■ **Study text**:
————————

Study of Highly Sensitive Formaldehyde Sensors Based on ZnO/CuO Heterostructure via the Sol-Gel Method

Abstract

Formaldehyde (HCHO) gas sensors with high performance based on the ZnO/CuO heterostructure (ZC) were designed, and the sensing mechanism was explored. FTIR results show that more OH⁻ and N–H groups appeared on the surface of ZC with an increase in Cu content. XPS results show that ZC has more free oxygen radicals (O*) on its surface compared with ZnO, which will react with more absorbed HCHO molecules to form CO₂, H₂O and, electrons, accelerating the oxidation-reduction reaction to enhance the sensitivity of the ZC sensor. Furthermore, electrons move from ZnO to CuO in the ZC heterostructure due to the higher Fermi level of ZnO, and holes move from CuO to ZnO until the Fermi level reaches an equilibrium, which means the ZC heterostructure facilitates more free electrons existing on the surface of ZC. Sensing tests show that ZC has a low detection limit (0.079 ppm), a fast response/recovery time (1.78/2.90 s), and excellent selectivity and sensitivity for HCHO detection at room temperature. In addition, ambient humidity has little effect on the ZC gas sensor. All results indicate that the performance of the ZnO sensor for HCHO detection can be improved effectively by ZC heterojunction.

————————

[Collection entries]
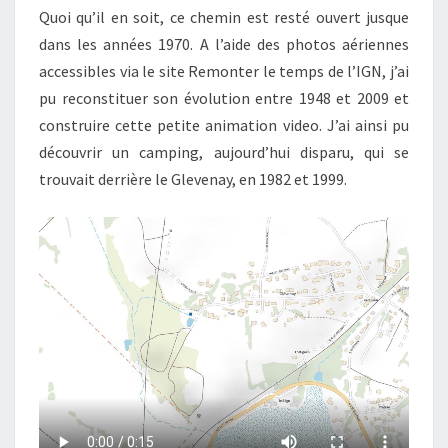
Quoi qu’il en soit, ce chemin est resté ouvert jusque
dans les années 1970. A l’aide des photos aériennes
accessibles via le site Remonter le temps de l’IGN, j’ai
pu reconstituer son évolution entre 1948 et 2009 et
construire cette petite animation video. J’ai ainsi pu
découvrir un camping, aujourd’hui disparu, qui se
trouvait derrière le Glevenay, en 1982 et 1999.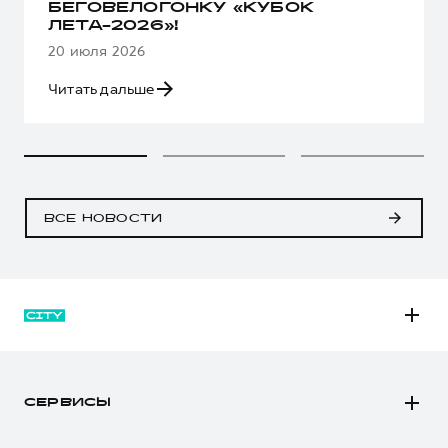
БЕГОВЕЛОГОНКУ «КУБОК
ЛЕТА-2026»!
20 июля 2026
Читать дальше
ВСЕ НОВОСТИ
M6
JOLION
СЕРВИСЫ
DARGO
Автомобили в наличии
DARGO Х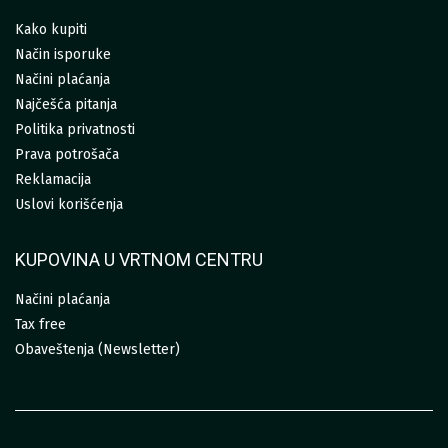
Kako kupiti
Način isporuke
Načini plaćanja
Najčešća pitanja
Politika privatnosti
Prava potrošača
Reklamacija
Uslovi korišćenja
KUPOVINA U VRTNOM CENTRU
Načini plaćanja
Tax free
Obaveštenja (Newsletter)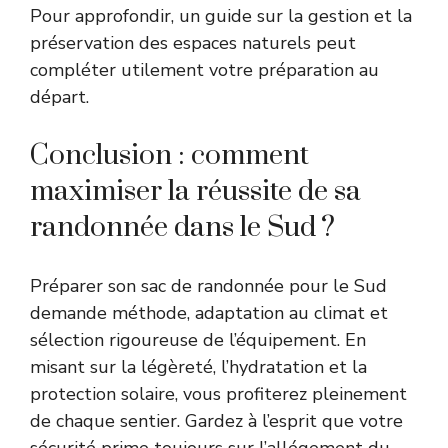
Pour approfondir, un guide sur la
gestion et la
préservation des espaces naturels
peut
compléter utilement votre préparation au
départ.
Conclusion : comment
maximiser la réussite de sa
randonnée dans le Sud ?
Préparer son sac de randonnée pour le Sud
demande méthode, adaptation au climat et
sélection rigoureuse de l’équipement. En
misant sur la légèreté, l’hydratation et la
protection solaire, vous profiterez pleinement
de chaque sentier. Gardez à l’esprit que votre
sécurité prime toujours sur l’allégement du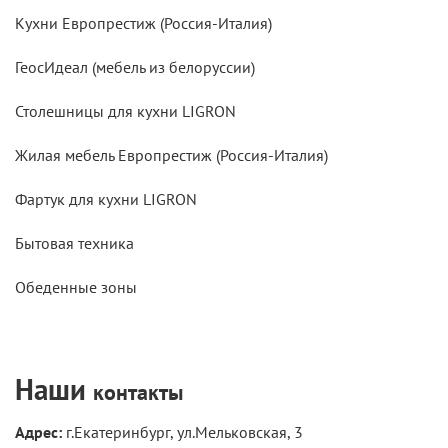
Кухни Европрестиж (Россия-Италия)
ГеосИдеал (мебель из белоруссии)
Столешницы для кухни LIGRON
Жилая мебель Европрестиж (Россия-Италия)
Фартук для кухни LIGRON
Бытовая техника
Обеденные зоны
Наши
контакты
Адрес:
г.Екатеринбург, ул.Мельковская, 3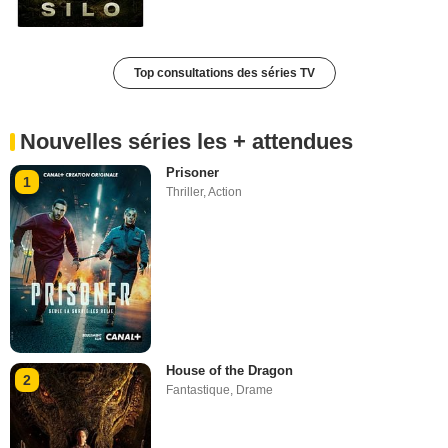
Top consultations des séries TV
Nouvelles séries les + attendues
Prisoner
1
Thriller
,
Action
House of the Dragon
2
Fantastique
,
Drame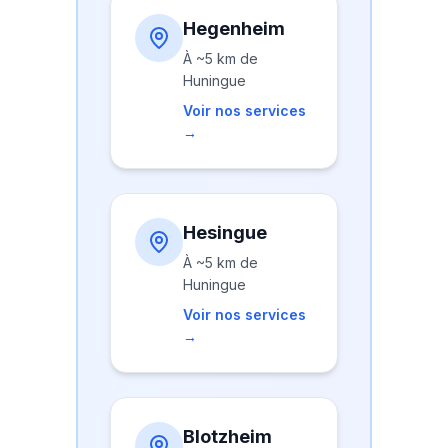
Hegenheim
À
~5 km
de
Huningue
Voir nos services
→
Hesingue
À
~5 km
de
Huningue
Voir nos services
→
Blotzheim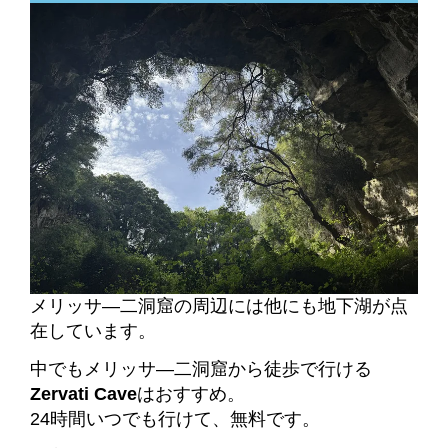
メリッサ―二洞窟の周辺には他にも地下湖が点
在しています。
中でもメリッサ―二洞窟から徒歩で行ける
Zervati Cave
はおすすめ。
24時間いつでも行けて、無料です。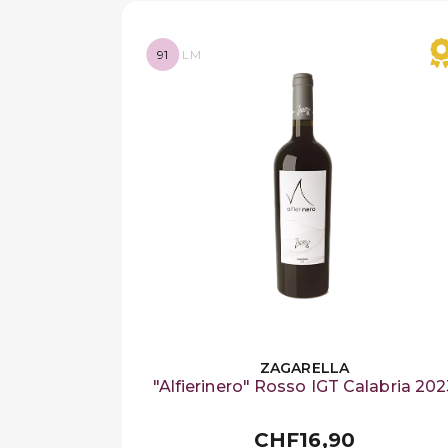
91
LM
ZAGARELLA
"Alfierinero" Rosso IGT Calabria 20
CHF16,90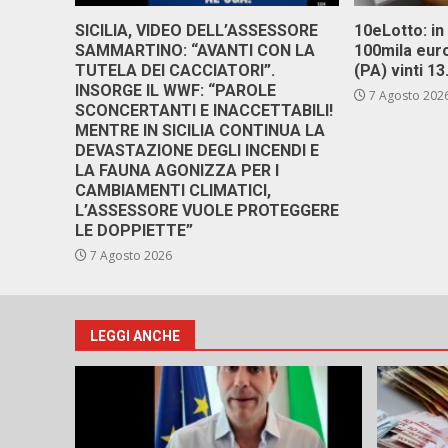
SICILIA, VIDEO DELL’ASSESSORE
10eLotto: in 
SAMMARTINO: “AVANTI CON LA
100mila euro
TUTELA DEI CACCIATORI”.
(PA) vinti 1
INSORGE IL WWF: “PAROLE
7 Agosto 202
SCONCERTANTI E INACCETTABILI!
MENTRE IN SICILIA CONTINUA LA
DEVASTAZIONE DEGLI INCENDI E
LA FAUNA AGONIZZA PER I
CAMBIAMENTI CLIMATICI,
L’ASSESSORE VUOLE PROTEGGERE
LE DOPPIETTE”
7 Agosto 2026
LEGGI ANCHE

————————

■ **Problem to solve**:
Write what follows the last sentence of the ZnO/CuO formaldehyde sensor study above, carrying the text forward in the same register.

■ **Answer below**:
1. Introduction

ZnO is an n-type metal oxide semiconductor material of the Ⅱ-Ⅵ groups with high exciton binding energy (60 meV) and a wide direct band gap (3.4 eV), which has attracted a lot of attention in the field of gas sensors due to its rich morphology and excellent chemical and thermal stability [1,2,3,4,5]. However, there are still some disadvantages in the reported ZnO gas sensors, including poor linearity, slow response/recovery time, and low selectivity [6,7]. The performance of ZnO gas sensors can be improved by doping [3,8], hybridization [9,10], surface modification [11,12], and heterostructure [13,14,15,16]. Among these methods, forming a heterostructure with another material is widely considered to be an effective way to improve the performance of gas sensing based on ZnO. For example, Z. Song et al. reported the p-n heterostructure of NiO nanoparticles on ZnO structures to detect acetylene [17], and C. Han et al. reported p-CuO/n-ZnO nanofibers to detect H₂S gas [18]. These reports indicate that the formation of a p-n heterostructure expands the electron depletion layer on the surface of the material and inhibits the recombination of electrons and holes.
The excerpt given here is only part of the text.